[Data for the task — start]

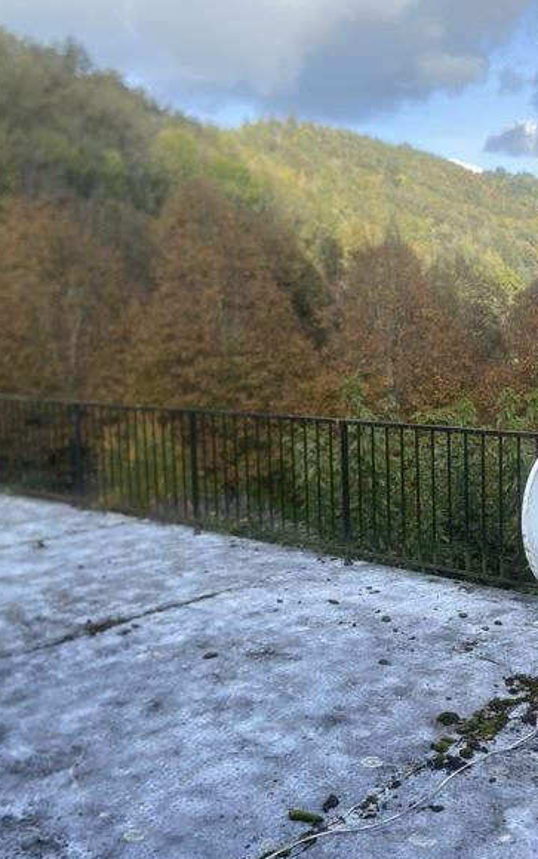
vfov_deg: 51.5
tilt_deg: -6.0
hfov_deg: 33.0
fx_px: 891
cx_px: 394
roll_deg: +0.8
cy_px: 441
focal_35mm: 38
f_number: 1.8
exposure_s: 1/864
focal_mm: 4.25
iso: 32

[Data for the task — finish]

Problem description. Please retype the data exactly as it appears, but without any of its pictures.

Task response.
vfov_deg: 51.5
tilt_deg: -6.0
hfov_deg: 33.0
fx_px: 891
cx_px: 394
roll_deg: +0.8
cy_px: 441
focal_35mm: 38
f_number: 1.8
exposure_s: 1/864
focal_mm: 4.25
iso: 32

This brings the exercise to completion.